Former Secretary of Agriculture Mike Johanns has said the US would vigorously defend its positions, and the US Trade Representative said the Canadian complaint with regard to 2006 was unfair because corn prices were high because of market conditions. The head of Canadian trade says the complaint will not be pushed until the WTO resolves is agricultural trade negotiations, and would drop the complaint against corn.

The consensus is that the Canadian complaint about US farm programs will be first of many, unless something is changed in the 2007 Farm Bill, which puts pressure on Congress to create farm programs that do not include bushel-based subsidies that promoted increased production. The House version of the Farm Bill brings the export credit program into compliance with the WTO, but does not address total spending.

The Brazilian Complaint.
Brazil previously dismantled the Step 2 Cotton program, and shortly after the Canadian complaint was filed, lodged another complaint, similar to the two Canadian complaints that remain. And Brazil was joined by Canada, Guatemala, Cost Rica, the European Union, Mexico, Australia, Argentina, Thailand, India, and Nicaragua. Brazil’s complaint is based on its precedent-setting cotton complaint, but seeks a resolution in the dispute settlement process since the WTO negotiations on new trading rules are stalled. Brazil is also interested in influencing the 2007 Farm Bill to reduce the overall level of support to US farmers.
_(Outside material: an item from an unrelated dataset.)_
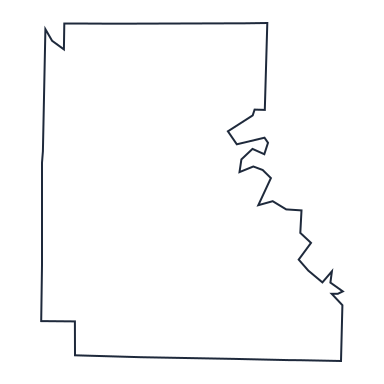 the district of Marion, Arkansas, United States of America
{"feature_id": "52423323B60870654888201", "entity_name": "Marion", "entity_type": "district", "adm_level": 2, "iso_a3": "USA", "parent_name": "United States of America", "parent_adm1": "Arkansas", "projection": "natural_earth1", "projection_center": [-92.599, 36.281], "detail": "fine", "context": "isolated", "style": "outline", "palette": "slate", "viewbox_px": 384, "rotation_deg": 0, "n_neighbors": 0, "source": "geoboundaries", "source_scale": "gbopen_adm2", "svg_char_len": 706}
<svg xmlns="http://www.w3.org/2000/svg" viewBox="0 0 384 384"><path d="M341.0,361.0L342.4,305.2L331.7,293.8L337.8,293.8L342.8,291.4L330.4,282.6L331.9,271.3L322.4,282.4L308.3,270.6L298.7,259.6L311.0,242.9L300.3,232.9L301.5,210.4L286.2,209.4L272.7,201.2L258.3,205.2L270.9,178.1L262.7,170.0L253.3,166.5L239.5,172.1L241.4,159.4L252.5,148.9L264.3,154.2L268.0,142.8L264.5,137.7L236.8,144.3L227.9,131.3L252.7,115.4L254.6,109.6L264.8,109.9L267.3,23.0L245.4,23.3L115.4,23.7L74.0,23.5L73.8,23.5L64.3,23.5L63.9,49.4L52.1,40.8L45.4,29.2L42.9,151.3L42.0,162.7L42.0,265.1L41.2,321.1L74.9,321.4L75.0,355.3L140.9,357.2L234.6,358.9L288.1,360.1L300.2,360.2L341.0,361.0Z" fill="none" stroke="#1e293b" stroke-width="2"/></svg>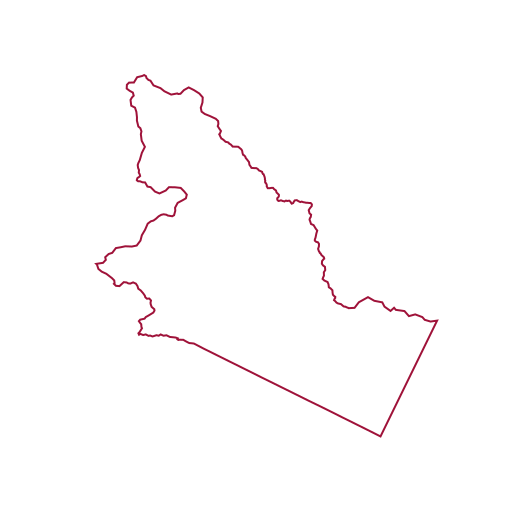 Trinity, California, United States of America, rotated 296°
{"feature_id": "52423323B42866910888908", "entity_name": "Trinity", "entity_type": "district", "adm_level": 2, "iso_a3": "USA", "parent_name": "United States of America", "parent_adm1": "California", "projection": "orthographic", "projection_center": [-122.97, 40.671], "detail": "fine", "context": "isolated", "style": "outline", "palette": "rose", "viewbox_px": 512, "rotation_deg": 296, "n_neighbors": 0, "source": "geoboundaries", "source_scale": "gbopen_adm2", "svg_char_len": 4591}
<svg xmlns="http://www.w3.org/2000/svg" viewBox="0 0 512 512"><g transform="rotate(296 256 256)"><path d="M249.7,362.1L249.8,361.7L249.7,360.8L249.6,359.5L249.7,358.9L249.6,358.6L249.6,358.3L249.3,357.8L249.1,356.8L250.0,353.4L249.3,350.5L249.4,348.7L250.1,347.2L250.5,345.5L252.2,345.4L253.0,345.6L254.1,345.1L254.1,344.3L254.9,342.1L256.6,340.9L258.7,339.7L259.6,337.2L259.8,335.2L262.3,333.6L264.0,331.7L263.9,328.2L264.6,325.9L266.4,325.7L268.1,325.7L271.1,324.1L273.7,324.4L276.5,322.7L276.9,320.4L277.9,318.6L280.4,317.6L282.7,318.1L283.5,318.5L284.3,317.9L284.7,317.4L285.6,314.3L286.6,313.0L286.6,312.4L286.8,311.9L287.3,311.6L287.7,310.6L289.6,308.7L292.3,308.3L294.5,307.3L295.5,305.6L295.1,303.9L295.6,302.1L296.8,301.6L298.3,301.5L299.6,301.2L302.6,300.4L305.7,299.9L306.7,297.8L309.0,294.2L308.9,291.4L310.7,289.7L312.1,288.2L313.5,287.9L315.1,288.1L317.3,287.4L317.8,285.4L320.3,283.3L322.5,283.5L325.3,284.2L326.9,283.6L327.6,281.9L327.0,280.6L326.2,278.4L325.8,277.7L325.6,276.6L325.1,274.9L324.9,273.2L323.9,272.2L323.9,269.8L324.1,268.2L322.9,266.4L321.0,266.2L319.9,266.2L318.7,265.2L319.1,264.3L319.9,263.1L320.3,261.6L319.8,260.9L319.0,259.8L319.1,259.3L318.8,258.5L318.4,258.2L317.5,257.7L317.4,256.8L317.2,256.2L317.1,255.7L317.1,255.2L317.0,254.0L315.8,252.8L315.3,252.0L315.9,250.5L316.6,250.0L317.6,249.8L318.5,250.3L320.0,250.3L321.1,249.7L321.5,248.5L322.1,246.6L323.6,245.3L324.1,242.7L324.7,241.5L324.1,240.2L322.9,238.5L322.1,236.8L323.3,235.1L324.5,234.6L325.8,233.2L325.8,232.6L326.5,231.7L327.8,231.3L328.6,230.5L329.5,230.1L330.8,229.1L332.8,227.0L332.7,226.4L333.2,225.6L334.3,224.6L334.3,223.1L334.2,221.1L335.0,219.4L335.1,217.8L334.1,215.6L333.2,213.3L334.0,212.1L335.1,210.1L337.3,208.6L338.7,205.8L339.6,203.8L340.7,202.7L341.3,201.0L341.3,200.0L342.7,198.7L344.4,197.5L345.1,196.6L345.5,195.8L345.8,194.4L346.4,192.2L345.7,190.5L344.1,187.1L345.1,184.7L345.3,182.5L345.9,181.5L345.6,179.6L345.3,178.6L346.0,176.4L346.4,174.5L346.4,173.3L346.8,172.9L347.7,171.6L348.8,170.3L349.3,169.6L349.9,169.9L353.0,169.7L354.3,167.3L355.9,164.7L358.2,164.3L360.7,162.8L361.7,159.7L361.6,153.5L361.2,147.7L361.9,143.8L365.0,141.4L370.5,140.6L375.2,138.6L377.2,133.8L377.9,127.5L378.0,121.6L373.5,118.5L368.7,117.0L367.5,115.1L367.6,114.0L363.9,109.0L363.9,101.4L365.0,96.6L364.4,89.1L367.3,84.3L367.1,82.1L368.0,79.5L369.4,78.3L369.6,76.1L368.0,74.9L364.6,70.8L358.4,70.2L356.2,65.9L353.3,64.9L349.8,66.4L349.1,70.0L348.9,73.7L346.5,75.8L344.1,75.0L341.3,74.8L336.4,78.0L336.3,82.2L333.1,85.3L328.5,88.2L325.5,89.6L320.8,93.5L320.2,96.0L317.8,98.4L315.0,99.1L309.5,102.7L305.4,108.3L298.7,108.2L291.2,109.5L287.9,109.5L285.9,109.8L283.5,111.4L281.9,113.2L279.5,114.1L278.5,115.6L277.1,116.8L275.6,116.2L274.3,115.3L272.7,115.4L271.8,115.7L271.5,117.3L272.3,118.9L272.5,121.7L273.5,124.1L271.9,126.4L270.8,128.0L271.7,131.1L269.6,137.0L269.9,141.8L275.3,146.2L279.7,147.6L282.3,153.2L284.2,158.5L282.5,163.3L280.8,166.9L277.1,167.7L274.1,165.7L269.4,162.3L263.9,162.1L261.3,163.6L257.7,164.3L256.8,164.5L255.0,163.3L254.4,161.3L253.7,159.0L253.8,157.3L253.0,154.7L251.5,152.8L249.0,151.1L245.5,149.7L242.9,148.3L241.1,146.3L237.6,144.5L230.9,144.8L224.6,144.3L219.2,145.4L213.1,144.2L210.1,140.3L207.4,134.2L204.5,130.5L201.7,126.6L195.8,125.4L193.2,122.7L188.8,121.0L186.7,122.7L182.8,121.5L180.1,117.6L178.9,115.9L178.6,116.8L175.3,120.0L174.3,124.2L174.4,129.3L173.0,136.1L171.9,139.3L169.6,140.8L168.7,140.5L167.8,143.2L169.1,146.5L174.5,148.6L175.5,151.3L175.4,153.2L175.7,154.1L176.1,155.1L178.4,157.1L178.5,160.2L177.0,162.7L175.0,164.5L174.5,167.5L173.0,171.0L171.6,173.5L170.4,174.6L169.8,176.7L171.0,178.7L170.0,181.1L167.7,181.7L166.5,182.5L164.5,184.5L163.6,187.9L162.4,188.7L160.1,188.5L155.4,185.5L152.8,183.7L150.8,183.3L148.0,179.8L146.1,179.3L145.1,181.1L144.4,182.7L141.9,184.2L141.1,185.2L136.6,184.7L135.0,184.2L134.0,185.4L135.3,186.2L135.5,189.2L137.2,191.3L137.1,194.4L138.1,195.7L138.3,198.2L138.9,198.9L141.2,201.3L141.7,203.5L143.7,204.7L143.8,207.8L145.5,210.3L145.5,214.1L146.8,217.6L147.5,219.6L147.7,221.8L146.7,221.8L146.5,223.0L147.1,223.7L148.8,227.4L148.6,229.8L148.5,232.3L148.5,234.2L149.5,236.8L150.1,238.6L149.8,249.6L149.7,265.6L149.6,277.9L149.5,293.2L149.3,314.9L149.2,337.5L149.0,366.4L149.0,386.5L148.8,403.9L148.7,419.7L148.6,431.3L148.5,440.2L148.4,447.0L277.3,447.1L273.6,441.6L272.6,435.6L274.0,432.3L273.3,424.7L269.0,419.8L271.6,413.6L268.9,405.3L270.0,402.8L265.6,401.0L266.8,393.7L269.7,389.8L267.6,382.0L268.1,374.7L259.5,368.7L252.6,367.3L249.7,362.1Z" fill="none" stroke="#9f1239" stroke-width="2"/></g></svg>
Brazil’s initial complaint is that total US farm support of more than $19 billion annually exceeds WTO limits, and the US contention that Direct Payments do not distort market prices are incorrect. Brazil also contends other programs that distort market prices are the non-insured crop disaster assistance program, the crop insurance program, emergency feed program, livestock indemnity program, and crop market loss assistance payments. Additionally, Brazil has complained that US farmers also illegally (under WTO rules) benefit from farm loan programs, fuel tax exemption programs, IRS Schedule F deductions, farm marketing and purchasing cooperatives, and Interior Department irrigation programs. Ethanol subsidies are expected to be added to the list. Brazil’s second complaint focuses on the export credit guarantee program.
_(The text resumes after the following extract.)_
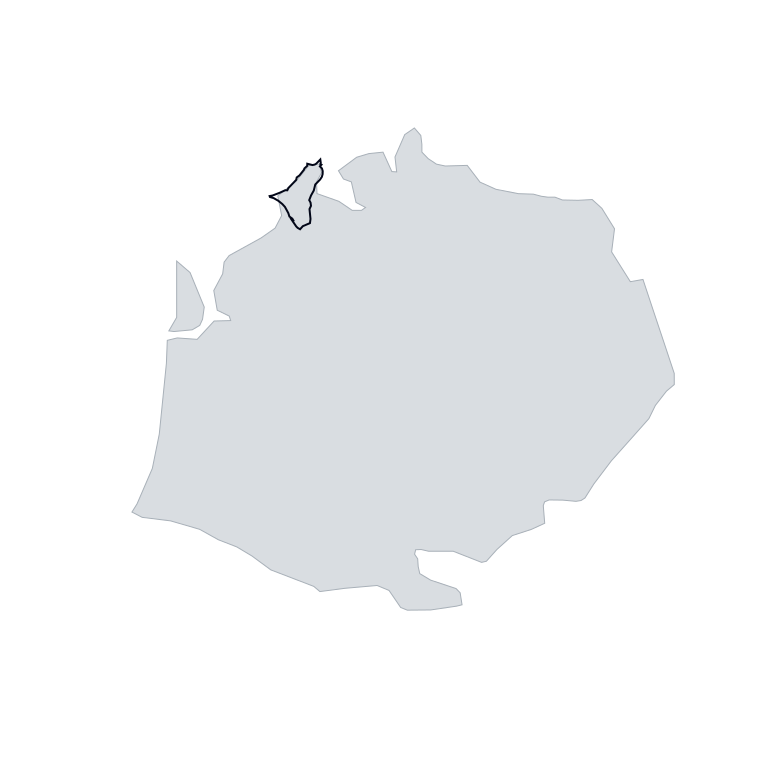 location of Western within Sierra Leone, rotated 72°
{"feature_id": "SLE-761", "entity_name": "Western", "entity_type": "Province", "adm_level": 1, "iso_a3": "SLE", "parent_name": "Sierra Leone", "parent_adm1": "", "projection": "natural_earth1", "projection_center": [-13.113, 8.336], "detail": "coarse", "context": "in_parent", "style": "outline", "palette": "ink", "viewbox_px": 768, "rotation_deg": 72, "n_neighbors": 0, "source": "natural_earth", "source_scale": "10m", "svg_char_len": 2340}
<svg xmlns="http://www.w3.org/2000/svg" viewBox="0 0 768 768"><g transform="rotate(72 384 384)"><path d="M618.1,378.0L617.7,383.6L613.3,409.5L606.3,431.7L601.7,437.2L581.9,443.0L573.5,452.8L566.2,484.4L561.6,509.1L554.8,513.3L525.8,549.1L506.8,562.7L493.5,574.3L481.0,589.6L465.2,604.3L448.2,629.3L436.1,655.2L427.9,663.3L421.7,655.9L392.7,630.4L362.2,613.2L297.2,584.6L275.5,576.6L276.3,566.4L283.8,547.9L271.6,526.1L276.3,510.2L271.6,510.2L262.3,519.8L242.5,517.0L229.4,503.4L218.7,498.4L214.0,491.6L207.1,455.7L202.1,439.4L192.2,429.3L172.3,426.9L164.0,405.0L153.0,388.0L154.8,377.5L163.8,378.1L170.9,385.7L182.2,388.9L196.3,370.5L209.0,360.6L211.9,351.8L210.4,347.0L202.7,354.5L181.7,352.6L176.5,359.2L167.1,361.4L159.9,339.9L160.2,327.2L163.2,313.3L184.4,310.9L186.2,306.4L171.5,303.4L153.2,287.2L149.9,276.0L159.0,272.2L167.7,273.9L175.2,276.3L183.4,272.3L191.1,266.2L195.6,258.4L201.8,237.3L221.7,230.3L233.4,217.4L244.5,197.4L249.6,183.3L254.1,176.3L257.0,170.3L259.2,163.6L264.1,157.5L269.3,142.6L272.9,129.0L284.3,122.5L307.6,116.8L328.7,126.7L362.8,118.1L364.6,105.4L395.8,105.2L432.8,104.9L463.6,104.7L474.2,108.1L478.1,117.6L488.2,132.5L498.8,142.8L512.0,165.3L527.3,191.5L543.9,215.3L554.5,228.1L555.7,232.6L554.9,237.7L549.7,249.8L545.3,262.8L545.7,267.7L548.9,270.1L566.1,274.2L567.8,288.7L567.8,308.8L576.2,327.6L584.2,341.4L583.8,346.3L564.4,369.9L556.8,393.3L552.9,399.8L551.4,405.1L555.3,407.5L560.7,406.0L568.2,407.9L575.4,408.6L585.0,400.2L600.8,378.7L606.1,376.1L618.1,378.0ZM269.2,567.5L267.0,572.2L256.6,560.6L203.0,543.2L218.1,534.0L255.3,531.2L266.4,536.6L271.3,541.1L273.2,549.7L269.2,567.5Z" fill="#d9dde1" stroke="#a8b0b8" stroke-width="1"/><path d="M199.1,421.1L199.8,419.8L198.4,420.1L195.5,422.2L191.8,422.2L184.9,423.5L181.4,425.1L177.1,427.9L173.2,431.4L170.9,434.7L169.9,434.7L170.3,431.8L169.9,424.2L169.2,418.1L169.9,416.1L168.1,414.4L162.7,404.4L160.6,403.2L159.5,399.9L155.5,393.9L154.4,393.1L152.8,389.6L150.8,388.9L153.7,384.3L153.9,382.0L153.5,380.3L150.8,375.2L154.1,375.8L155.1,376.5L156.1,375.7L157.2,377.7L159.8,376.4L162.6,376.5L165.4,377.5L167.8,379.1L169.8,381.6L173.0,387.7L178.3,391.0L182.1,395.1L186.0,398.3L188.8,397.8L192.0,398.4L194.6,400.8L204.3,402.9L208.1,404.7L208.8,412.4L210.9,416.0L208.8,417.9L207.0,418.8L199.1,421.1Z" fill="none" stroke="#020617" stroke-width="2"/></g></svg>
As in the case with the Canadian complaints, the House version of the Farm Bill addressed the export credit program, but does not address the balance of the complaints, particularly the broad-based programs itemized by Brazil. Since the WTO is not expected to resolve its new trade rules prior to the authorization of the 2007 Farm Bill, the Brazilian complaint may have an impact on farm programs after they are implemented beginning with the 2008 crop year.

Summary:
Although Congress is writing new farm legislation, Canada, Brazil, and many other nations have lodged complaints about past US farm programs as distorting trade and providing too much financial support to US farmers. While some of the complaints will be addressed in the 2007 Farm Bill, not all of them will be resolved to the satisfaction of the WTO and US farm policy may be changing in coming years.